Rumor: Pictures and Details of Palm's Upcoming Smartphone
Yesterday, Todd Bradley, CEO of Palm's Solutions Group, said his company would be launching a smartphone on October 28. Bradley said it would be data-centric and use GPRS wireless networks. However, he gave few details about it.
A very reliable anonymous source has supplied much more information about this model, including some images. This device will have a 320 by 320 color screen and a built-in keyboard. Also, it will have a 4-way directional pad (a D-pad) with a Select button in the middle.
Palm has added support for the D-pad to the built-in applications. Users can navigate through the Launcher with it and open apps and use it to look up and dial a phone number.
The D-pad may become standard feature on future Palm models. It is rumored that the company's other high-end model will also have a D-pad.
This is not an OS 5 model. It will run Palm OS 4.1 on a 33 MHz Dragonball processor and have 16 MB of RAM.
As mentioned earlier, it has a hi-res screen. According to the source, Palm appears to have used the hi-res API from Palm OS 5 on this model, in the same way Acer used it on the s50 and s60 models, which are also OS 4.1. This means apps written in the future to take advantage of OS 5's hi-res screen will also run on this model.
It has an SD/MMC slot on its lower-right side. There is an infrared port on the top. It uses Palm's Universal Connector and comes with a USB cradle. It also has a flip cover similar to the one on the i705.
The images were taken with a digital camera from a mobile phone so the quality isn't high. However, they are sufficient to show many of the features of the new device and show that it will be comparable in size to a Handspring Treo.
It comes with the standard Palm apps, of course, but also with a copy of Documents to Go, a world clock, an image displaying app, and others.

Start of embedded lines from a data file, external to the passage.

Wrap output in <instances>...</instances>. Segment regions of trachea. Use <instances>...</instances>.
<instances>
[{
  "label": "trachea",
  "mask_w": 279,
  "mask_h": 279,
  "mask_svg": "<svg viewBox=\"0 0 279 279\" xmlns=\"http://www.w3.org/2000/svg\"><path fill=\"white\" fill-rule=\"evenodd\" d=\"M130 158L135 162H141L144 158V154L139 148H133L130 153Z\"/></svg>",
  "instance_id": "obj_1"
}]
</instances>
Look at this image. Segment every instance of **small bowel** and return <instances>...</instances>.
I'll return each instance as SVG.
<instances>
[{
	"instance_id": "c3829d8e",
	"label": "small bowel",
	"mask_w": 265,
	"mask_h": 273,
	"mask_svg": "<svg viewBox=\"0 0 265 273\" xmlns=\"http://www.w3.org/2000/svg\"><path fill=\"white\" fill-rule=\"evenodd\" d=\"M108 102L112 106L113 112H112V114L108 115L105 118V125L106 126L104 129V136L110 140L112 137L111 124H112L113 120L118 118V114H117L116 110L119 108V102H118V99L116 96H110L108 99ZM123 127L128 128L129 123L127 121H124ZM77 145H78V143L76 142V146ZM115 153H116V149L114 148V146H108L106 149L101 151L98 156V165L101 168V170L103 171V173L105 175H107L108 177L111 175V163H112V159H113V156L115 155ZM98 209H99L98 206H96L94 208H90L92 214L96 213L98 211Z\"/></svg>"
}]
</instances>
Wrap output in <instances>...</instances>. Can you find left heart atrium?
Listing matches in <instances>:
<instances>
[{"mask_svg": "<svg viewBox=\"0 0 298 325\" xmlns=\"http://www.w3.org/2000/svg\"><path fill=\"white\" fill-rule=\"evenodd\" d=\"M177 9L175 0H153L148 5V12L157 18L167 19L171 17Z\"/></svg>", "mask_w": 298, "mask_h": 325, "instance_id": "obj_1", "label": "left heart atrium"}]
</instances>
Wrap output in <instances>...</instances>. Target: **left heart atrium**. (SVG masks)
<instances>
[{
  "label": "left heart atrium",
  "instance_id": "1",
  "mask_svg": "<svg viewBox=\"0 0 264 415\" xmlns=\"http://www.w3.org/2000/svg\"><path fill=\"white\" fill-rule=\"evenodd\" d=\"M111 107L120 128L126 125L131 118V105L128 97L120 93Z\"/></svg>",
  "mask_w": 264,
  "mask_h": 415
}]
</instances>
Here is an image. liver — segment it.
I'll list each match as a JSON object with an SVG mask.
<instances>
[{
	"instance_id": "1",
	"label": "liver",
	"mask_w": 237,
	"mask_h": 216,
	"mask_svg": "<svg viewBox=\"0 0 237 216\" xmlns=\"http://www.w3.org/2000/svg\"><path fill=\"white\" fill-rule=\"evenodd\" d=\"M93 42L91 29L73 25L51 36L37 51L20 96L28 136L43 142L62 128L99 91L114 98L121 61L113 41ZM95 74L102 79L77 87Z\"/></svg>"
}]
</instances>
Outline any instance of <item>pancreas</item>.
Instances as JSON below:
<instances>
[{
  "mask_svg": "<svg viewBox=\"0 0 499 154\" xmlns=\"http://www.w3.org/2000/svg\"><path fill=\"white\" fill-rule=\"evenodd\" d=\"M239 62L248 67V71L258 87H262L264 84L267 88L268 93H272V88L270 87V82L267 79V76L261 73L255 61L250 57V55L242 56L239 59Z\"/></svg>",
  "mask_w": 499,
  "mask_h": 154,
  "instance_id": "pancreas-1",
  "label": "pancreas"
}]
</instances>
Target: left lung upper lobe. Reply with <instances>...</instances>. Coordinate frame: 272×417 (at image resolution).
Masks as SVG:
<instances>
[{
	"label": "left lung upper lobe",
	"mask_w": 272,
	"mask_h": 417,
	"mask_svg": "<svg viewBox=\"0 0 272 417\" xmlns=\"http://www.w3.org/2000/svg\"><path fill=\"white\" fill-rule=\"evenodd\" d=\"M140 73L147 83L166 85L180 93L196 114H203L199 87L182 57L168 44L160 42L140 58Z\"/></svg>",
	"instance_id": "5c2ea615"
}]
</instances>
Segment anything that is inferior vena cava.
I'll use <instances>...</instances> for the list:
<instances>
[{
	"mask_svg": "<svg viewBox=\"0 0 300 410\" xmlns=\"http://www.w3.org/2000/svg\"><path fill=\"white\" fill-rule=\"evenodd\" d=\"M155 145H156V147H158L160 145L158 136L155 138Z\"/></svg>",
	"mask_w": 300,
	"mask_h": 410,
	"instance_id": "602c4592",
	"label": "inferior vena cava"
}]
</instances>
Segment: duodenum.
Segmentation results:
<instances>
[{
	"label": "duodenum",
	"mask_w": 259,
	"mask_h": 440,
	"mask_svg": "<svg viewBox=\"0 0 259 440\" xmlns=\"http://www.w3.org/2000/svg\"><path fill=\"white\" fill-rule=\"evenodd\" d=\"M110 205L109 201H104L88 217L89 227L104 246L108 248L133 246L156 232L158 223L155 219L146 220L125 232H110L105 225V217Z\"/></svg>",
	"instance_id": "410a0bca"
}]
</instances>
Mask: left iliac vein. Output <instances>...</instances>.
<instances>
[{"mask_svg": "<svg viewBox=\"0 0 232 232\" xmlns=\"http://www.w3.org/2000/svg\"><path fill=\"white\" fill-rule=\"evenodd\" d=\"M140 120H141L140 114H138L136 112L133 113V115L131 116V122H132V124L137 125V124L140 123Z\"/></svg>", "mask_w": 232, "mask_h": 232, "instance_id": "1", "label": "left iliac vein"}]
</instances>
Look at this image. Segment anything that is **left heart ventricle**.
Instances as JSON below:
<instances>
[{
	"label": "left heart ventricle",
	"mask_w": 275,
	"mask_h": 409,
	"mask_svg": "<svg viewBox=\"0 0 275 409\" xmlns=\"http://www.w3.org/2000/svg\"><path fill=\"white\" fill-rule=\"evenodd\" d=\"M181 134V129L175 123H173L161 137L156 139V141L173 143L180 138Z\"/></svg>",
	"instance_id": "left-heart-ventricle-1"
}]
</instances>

Yesterday, Bradley said this model will be data-centric. This means it is primarily intended to be used as a wireless handheld, not a mobile phone. Nevertheless, it can be used to make phone calls through a headset. A microphone and speaker are not built in.
This smartphone uses GPRS/GSM wireless networks. GPRS offers 144 Kbps connections, though only under ideal conditions. GPRS is widely deployed in Europe and other parts of the world but is just getting off the ground in the U.S.
It comes with a browser called WebPro, which is not the same one as PalmSource announced earlier this week. That one requires Palm OS 5.
It also comes with an application called Mobile that can be used to dial the phone.
It was rumored that this device would be named Veld; however, this is not the case. According to this source, it will be called the Palm Tungsten W, with the W presumably standing for "wireless".
Apparently, Palm considered naming it the i710, as some of the software on the prototypes calls it that.